● **AUFGABEN UND ÜBUNGEN**
1. Wie lässt sich der Text zum Kann-Kaufmann nach § 3 HGB in genau zwei Sätzen zusammenfassen?
2. Schreiben Sie aus dem Text zum Kann-Kaufmann den Abschnitt von „Nach § 3 Abs.“ bis einschließlich „immer im Register.“ wortgetreu ab.

II. Was ist ein Kaufmann?
3. Wer ist "Kann-Kaufmann" (§ 3 HGB)?
§ 3 HGB betrifft land- und forstwirtschaftliche Betriebe. Aus historischen Gründen wurde die "Urproduktion" nicht als kaufmännisches Gewerbe angesehen – Land- und Forstwirte waren daher früher nie Kaufleute. Heutzutage ermöglicht ihnen § 3 HGB durch Eintragung zu Kaufleuten zu werden.
Landwirtschaft ist jede Bearbeitung und Ausnutzung des Bodens mit dem Ziel, organische Rohstoffe zu gewinnen. Nicht unter den Begriff der Landwirtschaft fallen hingegen Molkereien, Kiesabbau und Torf- und Mineraliengewinnung. Forstwirtschaft ist die wirtschaftliche Nutzung von Wäldern durch planmäßiges Auf- und Abforsten und deren Verwertung.
Nach § 3 Abs. 1 HGB findet auf solche Betriebe § 1 HGB keine Anwendung, sodass sie nie Ist-Kaufmann sind, selbst wenn ihr Unternehmen einen in kaufmännischer Weise eingerichteten Geschäftsbetrieb erfordert. Jedoch haben sie gem. § 3 Abs. 2 HGB die Möglichkeit, nach § 2 HGB ihren Betrieb in das Handelsregister eintragen zu lassen ("Kann-Kaufmann"), wenn dieser nach Art und Umfang einen in kaufmännischer Weise eingerichteten Geschäftsbetrieb erfordert. Die Eintragung ist damit konstitutiv. Eine Löschung kann jedoch nicht nach Belieben beantragt werden, sondern nur in Ausnahmefällen nach den allgemeinen Vorschriften (§ 31 Abs. 2 HGB, § 395 FamFG, z.B. bei Aufgabe des Unternehmens, Wegfall des Erfordernisses des kaufmännischen Unternehmens).
Für landwirtschaftliche Unternehmen gilt also: Einmal im Register, immer im Register.

● **DATENBLOCK**
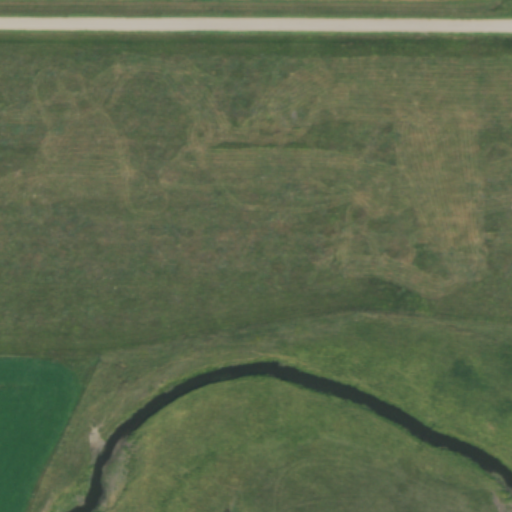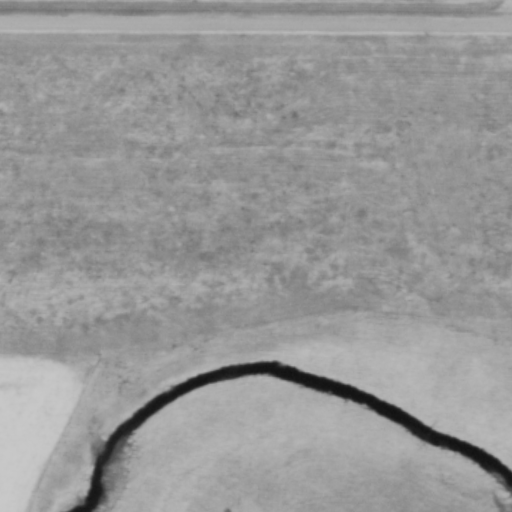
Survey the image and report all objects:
road: (256, 18)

● **LÖSUNGEN JE AUFGABE**
1. Land- und forstwirtschaftliche Betriebe sind nach § 3 Abs. 1 HGB nie Ist-Kaufmann. Nach § 3 Abs. 2 HGB können sie ihren Betrieb aber gemäß § 2 HGB konstitutiv in das Handelsregister eintragen lassen, wenn er nach Art und Umfang einen in kaufmännischer Weise eingerichteten Geschäftsbetrieb erfordert, und eine Löschung ist danach nur in Ausnahmefällen möglich.

2.
Nach § 3 Abs. 1 HGB findet auf solche Betriebe § 1 HGB keine Anwendung, sodass sie nie Ist-Kaufmann sind, selbst wenn ihr Unternehmen einen in kaufmännischer Weise eingerichteten Geschäftsbetrieb erfordert. Jedoch haben sie gem. § 3 Abs. 2 HGB die Möglichkeit, nach § 2 HGB ihren Betrieb in das Handelsregister eintragen zu lassen ("Kann-Kaufmann"), wenn dieser nach Art und Umfang einen in kaufmännischer Weise eingerichteten Geschäftsbetrieb erfordert. Die Eintragung ist damit konstitutiv. Eine Löschung kann jedoch nicht nach Belieben beantragt werden, sondern nur in Ausnahmefällen nach den allgemeinen Vorschriften (§ 31 Abs. 2 HGB, § 395 FamFG, z.B. bei Aufgabe des Unternehmens, Wegfall des Erfordernisses des kaufmännischen Unternehmens).
Für landwirtschaftliche Unternehmen gilt also: Einmal im Register, immer im Register.